Lutel's swords are normally not sharpened, but I requested mine to be sharp. While sharper than Lutel swords may normally be, I don't think mine is as sharp as it should be. Unless my technique is really just that awful, it couldn't even cut a water-filled coke bottle. But that problem is pretty easy to fix.
However, the pommel is of course the screw-on type, and after a couple of attempts to hew a cardboard corner (from home-appliance packaging), the handguard loosened up, caused by the loosening pommel. Another problem easily fixed, but still somewhat annoying. I don't believe there is a danger of the pommel falling off and the blade flying away, because it seems to take an excessive number of twists to remove the pommel.

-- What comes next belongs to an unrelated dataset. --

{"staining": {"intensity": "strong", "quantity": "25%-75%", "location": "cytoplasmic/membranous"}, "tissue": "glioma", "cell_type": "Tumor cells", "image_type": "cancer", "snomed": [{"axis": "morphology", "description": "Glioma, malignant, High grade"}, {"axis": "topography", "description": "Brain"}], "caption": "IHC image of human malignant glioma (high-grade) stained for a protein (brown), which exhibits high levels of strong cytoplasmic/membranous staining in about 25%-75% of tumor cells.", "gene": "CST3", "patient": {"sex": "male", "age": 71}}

Slapping the blade or the pommel does seem to cause a fairly intense wobbling, but when the point is pressed against something, it does not flex very far (maybe four inches away from "true"), and it returns to true immediately. It does reverberate for a considerable time (longer than I would have thought), and when tapped gently, rings like a tuning fork.
The handle grip and scabbard seem well-made with good quality leather, and the scabbard has metal fittings at the mouth and tip. The finish of the blade and furniture is very smooth with a visible grain (I suppose what is called "satin").
When the weather allows me to meet up with my group again, and I can see how sharp a sword should be, I'll sharpen my sword up and do some test cutting, hopefully before hell (or at least Indiana) freezes over. I'll edit this post to reflect those results. Since the tang has a screw-threaded rod welded to it, I hope the tang is strong enough to withstand test cutting. Cross your fingers.
Overall, I am very pleased with the sword, and have no real complaints. While it may or may not compare to more expensive blades, I feel it is definitely a good starter sword and "learner piece."
Also, sorry if any of the above is completely irrelevant.